Packing is a process of emptying a space that a few months ago I filled. An element of packing is maintaining a certain order of things: books as I read them, shoes and shoes together. “Box 2” holds some American novels; a guide to footnoting and endnoting in Chicago style; more books; “Paradise Lost.” “Box 3” contains books from a tutorial called “Freedom” which, problematically enough, I am interested in selling; paper clips; books about the Constitution; my high school copy of the “Iliad”; and from this last semester, “Ulysses.” The change that had accumulated in a mug from various purchases of sandwiches and coffee is now in a ziplock. The shelves in my room have more visible depth now that their contents are gone.
I read the pages of these books, now in boxes, with varying degrees of urgency and thoroughness, depending on the due date of the paper, or the due date of an article, and, sometimes, how sunny the day was. I missed much of the farming section in “Anna Karenina.” It can be said that I missed much of “Bleak House.” But others of these books I read slowly and with care. In the margin beside Dostoyevsky’s phrase “But there is a Being and He can forgive everything,” I wrote, “backed into ideological corner.” Elsewhere, I wrote “wow,” and circled the word, “forever.”
For social studies, my concentration, all seniors were made to write an “Intellectual Autobiography”—a 1,000-word explication of one’s journey through college. What course led to the next, what idea led one to care about X, why ultimately one ended up writing one’s thesis about Y. In other words: explain why one has the books on one’s shelf that one has. I insisted before writing the thing, in vague rebellion, that I did not have a linear narrative to tell. I started interested in China, I ended interested in George Eliot. Between, who knows. But somehow, when I actually wrote the thing, I realized that in sum, the books on my shelf did have some coherence, some unifying interest, in generosity and sympathy.
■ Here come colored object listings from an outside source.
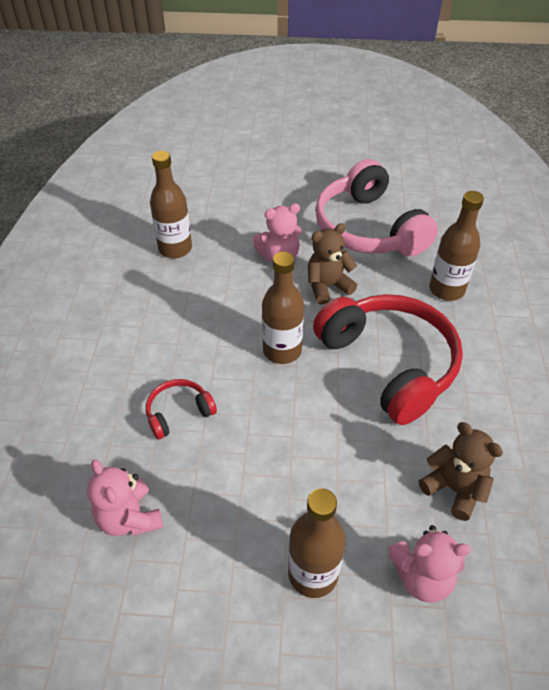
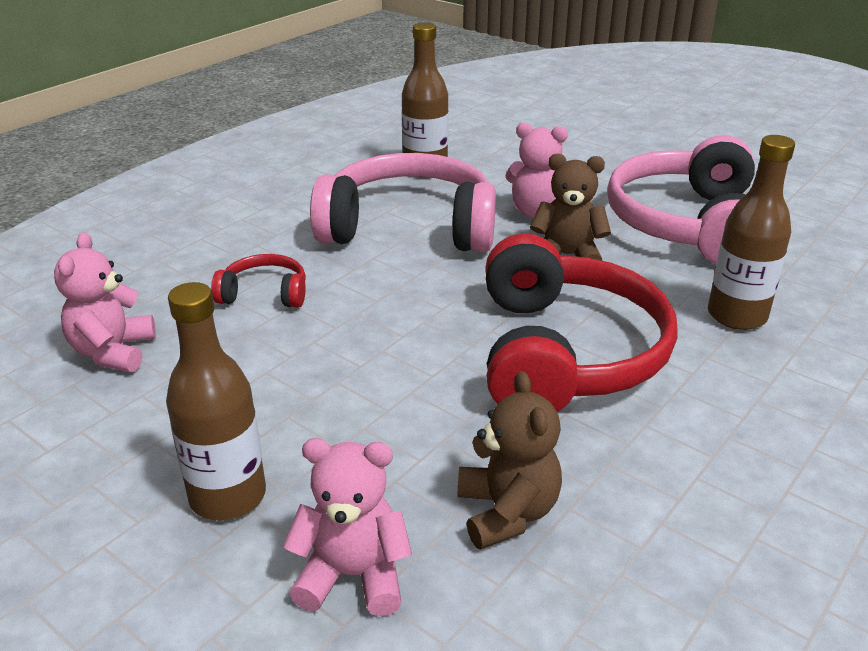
camera: 35 degrees right, 15 degrees down
(215, 308) = (409, 227): none -> pink headphones
(282, 351) = (441, 289): brown bottle -> none
(422, 576) = (353, 575): pink teddy bear -> pink teddy bear turned 150 degrees clockwise

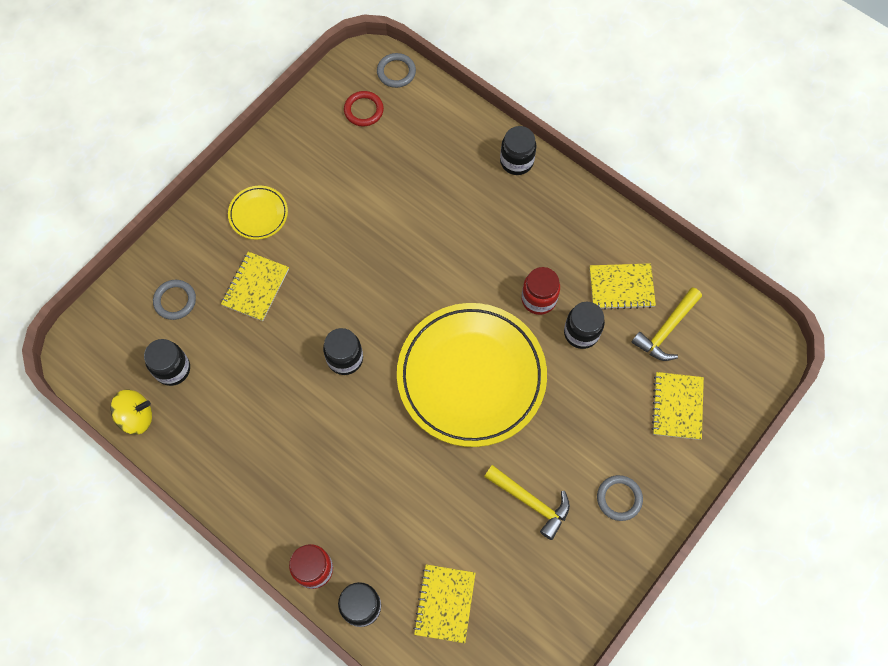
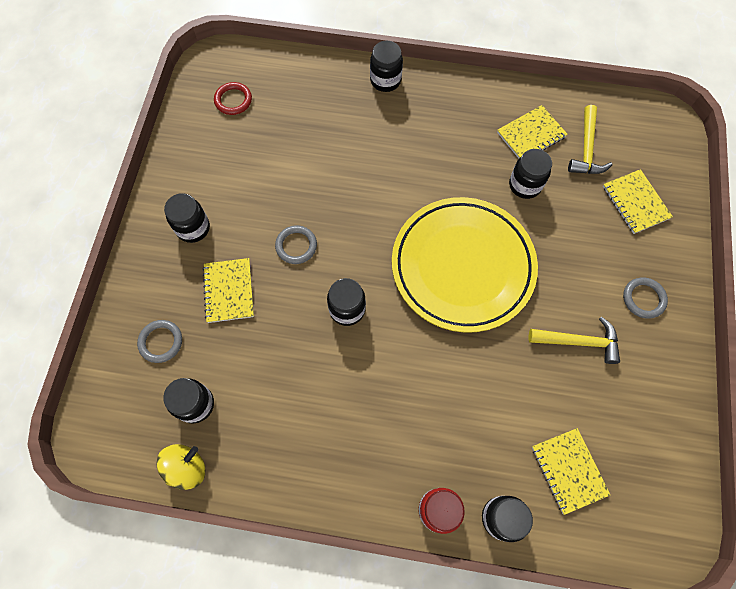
camera: 30 degrees left, 0 degrees up
(258, 214) = (193, 228): yellow plate -> black jar
(396, 72) = (242, 58): grey ring -> grey ring (296, 246)
(538, 299) = (474, 176): red jar -> none

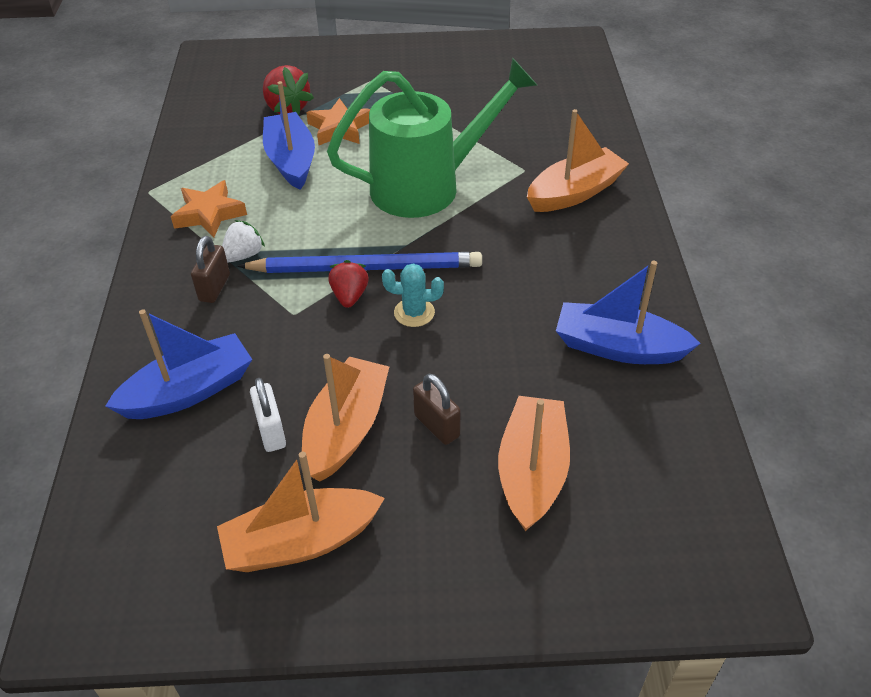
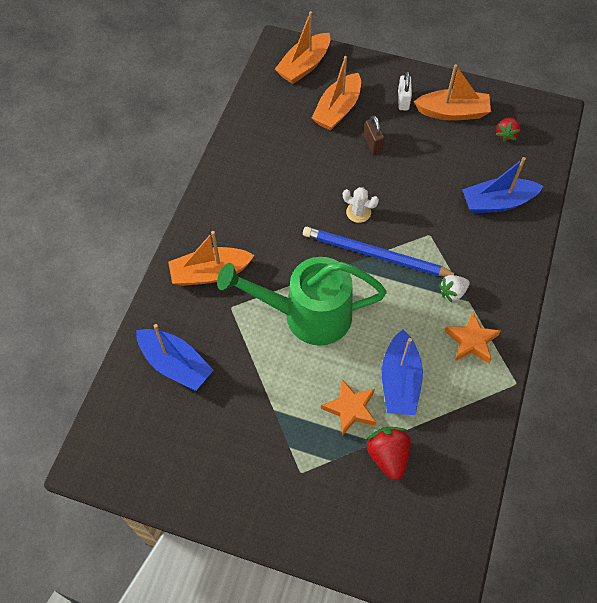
camera: 160 degrees left, 15 degrees up
(214, 288) = (475, 271): brown padlock -> none
(271, 431) = (456, 166): white padlock -> white padlock (403, 101)
(346, 429) = (418, 156): orange boat -> orange boat (304, 66)
(349, 296) = (392, 236): red strawberry -> red strawberry (506, 135)
(414, 313) = (358, 212): turquoise cactus -> white cactus
(618, 347) = (258, 155): blue boat -> blue boat (175, 364)

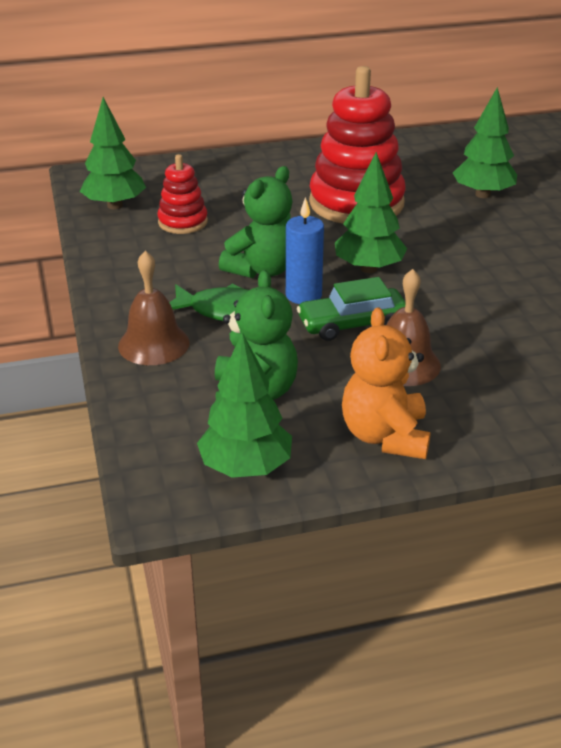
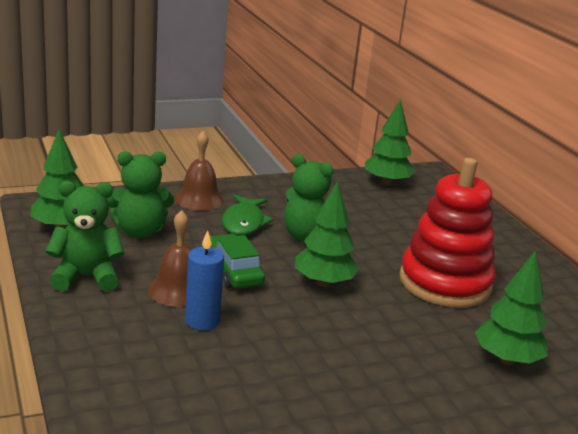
camera: 80 degrees right, 10 degrees down
(183, 222) = (372, 207): red stacking toy -> none
(303, 295) = (273, 252): blue candle -> blue candle (202, 321)
(385, 436) = (86, 277): orange teddy bear -> green teddy bear

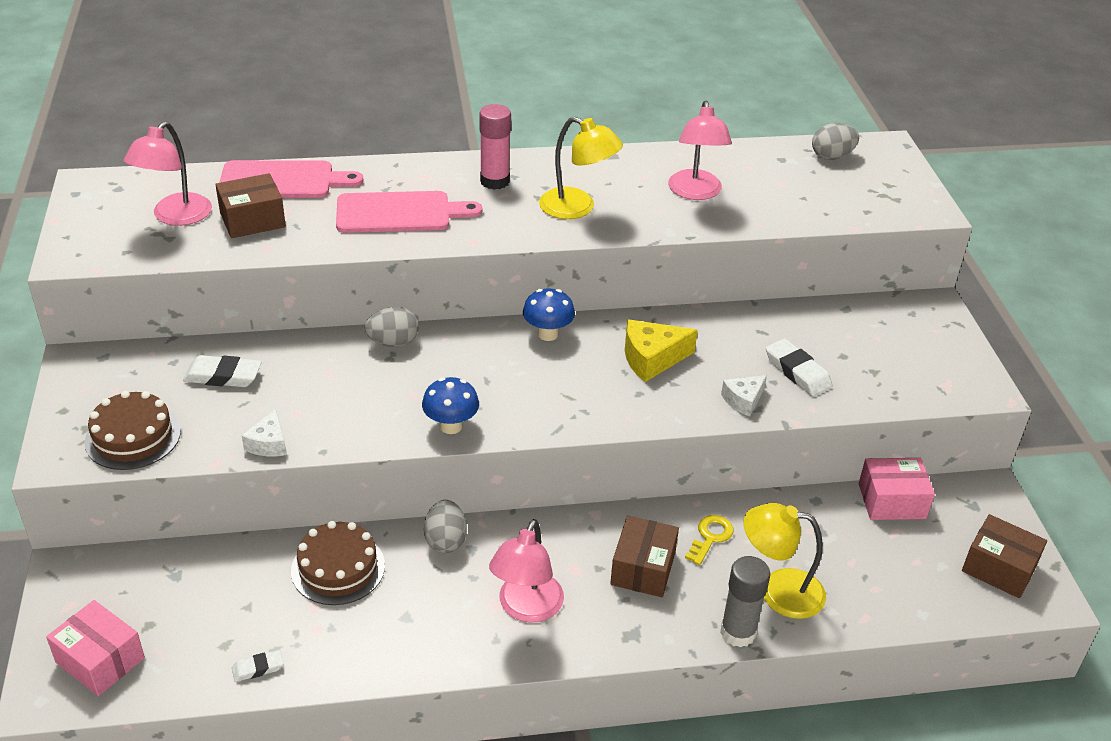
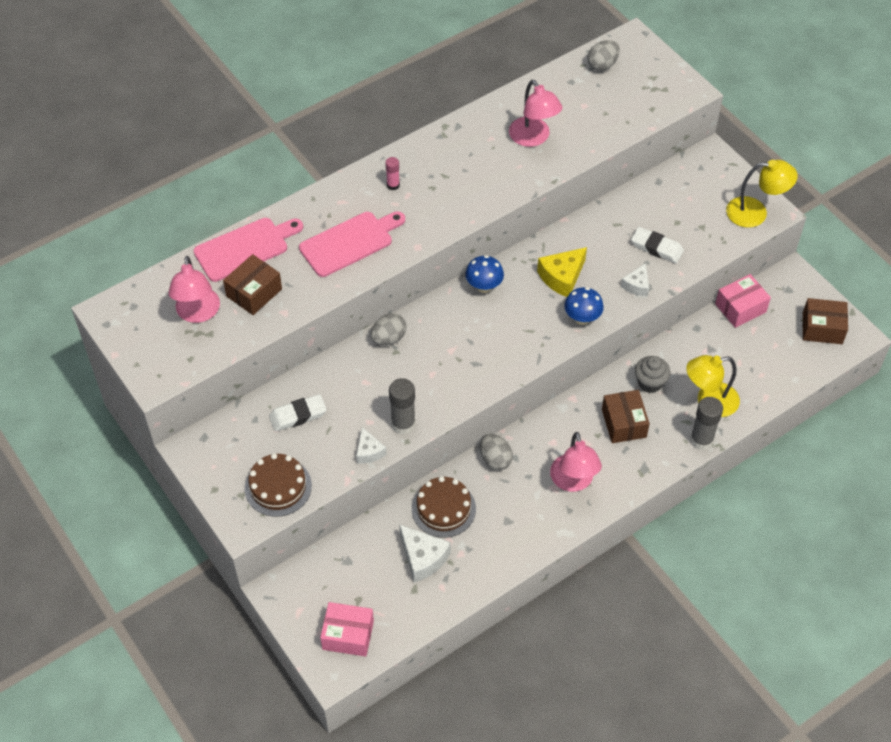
camera: 25 degrees left, 15 degrees up
(258, 668) = (445, 594): white eraser -> none
(266, 613) = (423, 558): none -> white cheese
(334, 432) = (403, 424): none -> grey glue stick
(451, 426) = (472, 386): blue mushroom -> blue mushroom (582, 318)
(495, 181) = (393, 185): pink glue stick -> pink glue stick, size x0.57
(577, 208) = (465, 186): yellow lamp -> yellow lamp (755, 212)
(710, 537) = (650, 383): yellow key -> grey cupcake

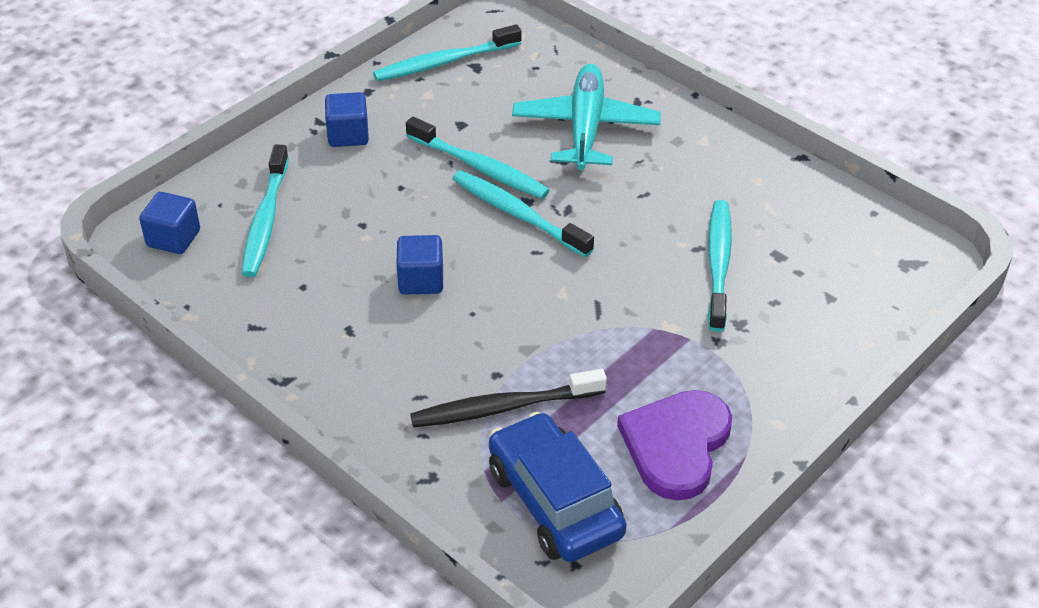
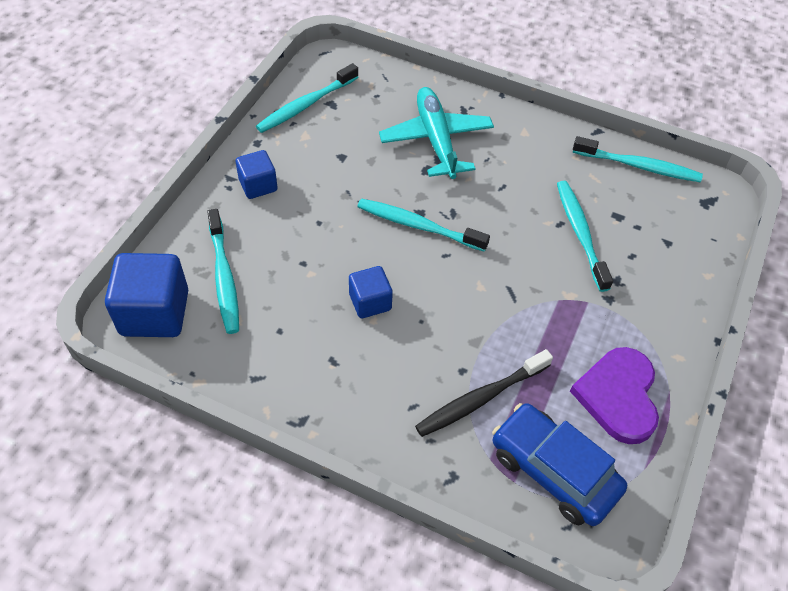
camera: 20 degrees left, 10 degrees up
(173, 238) = (155, 313): blue cube -> blue cube, size x1.73
(480, 167) = (372, 191): turquoise toothbrush -> turquoise toothbrush (639, 166)

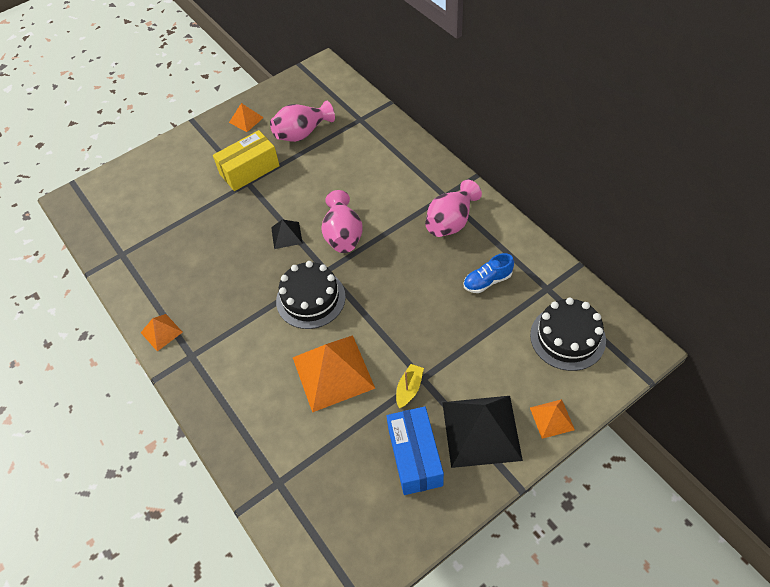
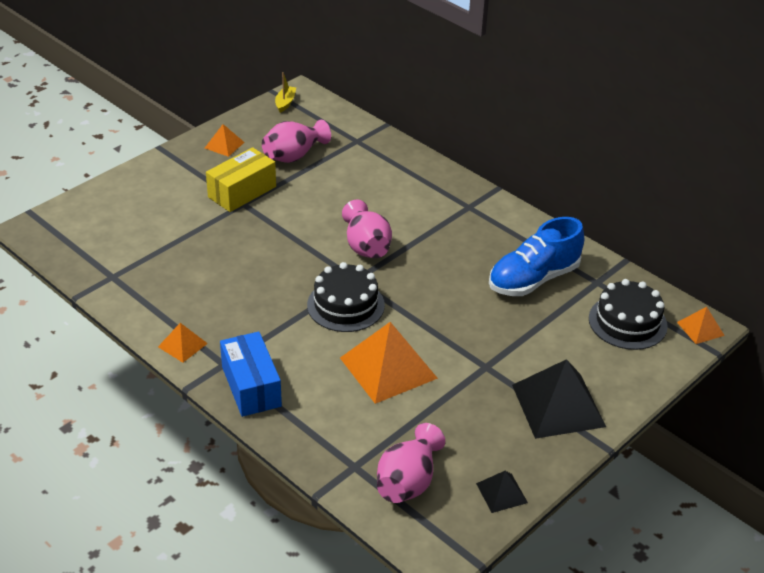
camera: 15 degrees left, 15 degrees down
(286, 235) = (302, 250): black pyramid -> black pyramid (501, 493)
(409, 389) = (474, 376): yellow boat -> yellow boat (285, 103)
(415, 457) = (495, 432): blue box -> blue box (251, 386)
(451, 222) = (482, 229): pink vase -> pink vase (408, 481)
(487, 281) = (533, 279): blue shoe -> blue shoe, size x1.88
(551, 418) = (627, 390): orange pyramid -> orange pyramid (700, 328)

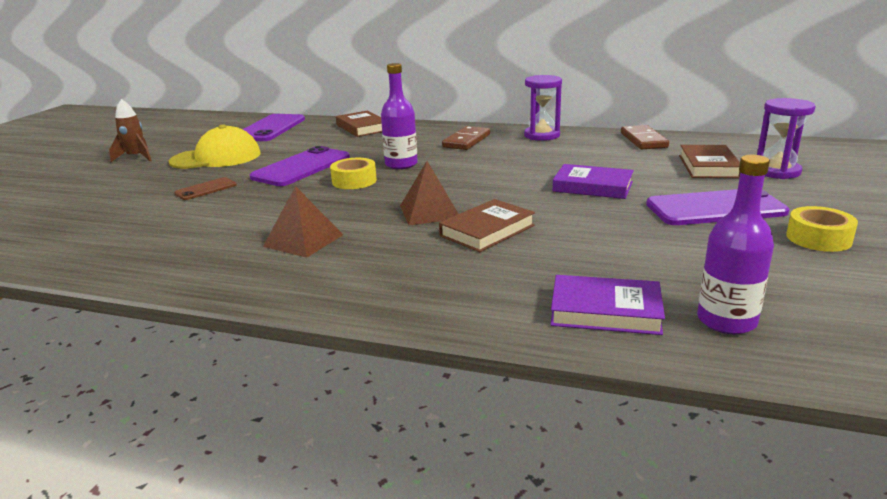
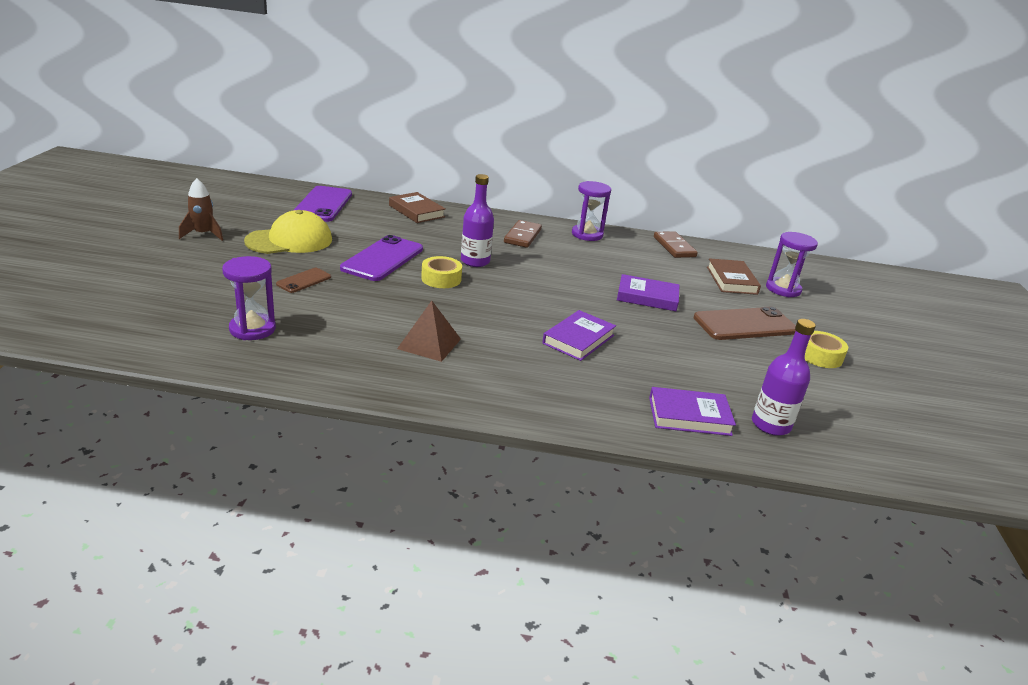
camera: 15 degrees left, 5 degrees up
(120, 233) = (252, 329): none -> purple hourglass
(429, 211) = (523, 317): brown pyramid -> none
(487, 231) = (578, 339): brown book -> purple book
(715, 208) = (745, 324): purple phone -> brown phone

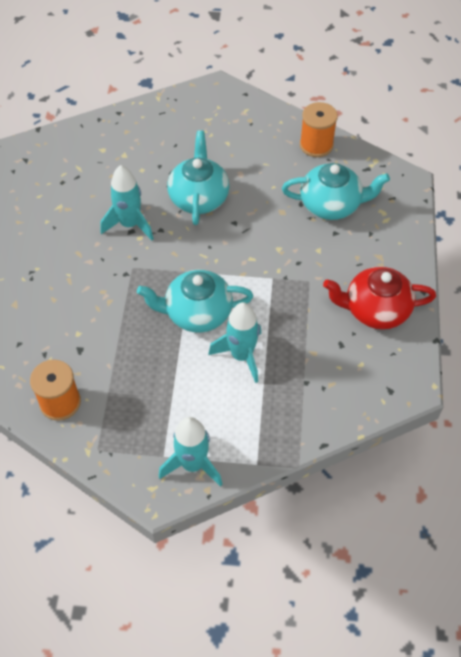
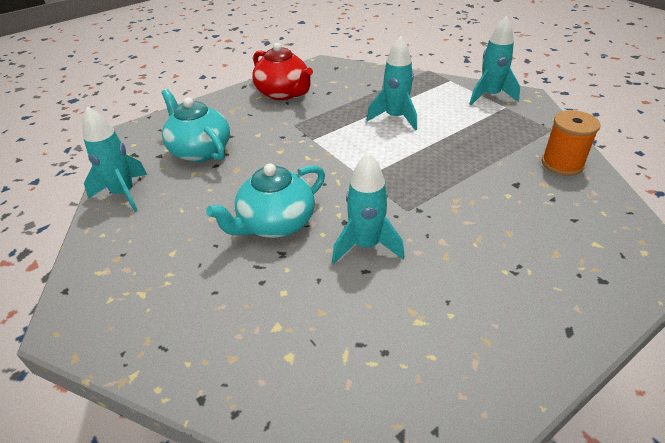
camera: 130 degrees left, 15 degrees down
(197, 313) = (394, 152): turquoise teapot -> none
(316, 145) = (124, 194): orange spool -> turquoise rocket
A while ago, I wrote an article for this paper about the Depository—a large facility roughly 30 miles from Harvard Yard that contained, as of 2010, 45 percent of Harvard’s books. It was so odd, I thought then, how the books there were shelved not with spines facing outward, grouped by subject or author, but rather ordered by size, aspects of the books’ materiality. The Depository is a storage facility. Then Assistant Director of the Depository Thomas E. Schneiter said of it: “It really is an industrial operation. Our product just happens to be books.” Now, here I am, doing the same: cramming books into boxes, like any other thing that needs to be moved, along with a DVD of “The Sound of Music” and a Lego farmer figurine.
After four years here, it is the things—the change, the books, three green highlighters, five unused spiraled notebooks—that remain and need to be boxed and moved. I do not know what relationship this stuff has with my experience or what bearing it will have on my memories. “Box 4” holds one towel, running spandex, various organizational sweatshirts, long-sleeved t-shirts, and socks. Are they themselves significant?
It is through packing that it has become evident that I am leaving. The empty shelves tell me, unequivocally, that I will be gone. Later today, I will paint over the blue stripes I added to my walls earlier this year. I will roll up my carpet. I will take out my trash and then put in the back of a car the things I intend to keep.
There is a certain arrogance to something that is often said of this college: that we learn more from each other than from our classes. There is of course something to this. I have learned much from my friends, my roommates especially. But I think as well, and not just because I spent yesterday lifting them, that the books mattered a great deal. Not how manifestly heavy they are, but what they say: something that requires the boxes be opened again to see.
Elyssa A. L. Spitzer ’12, a former Magazine chair, is a social studies concentrator in Currier House.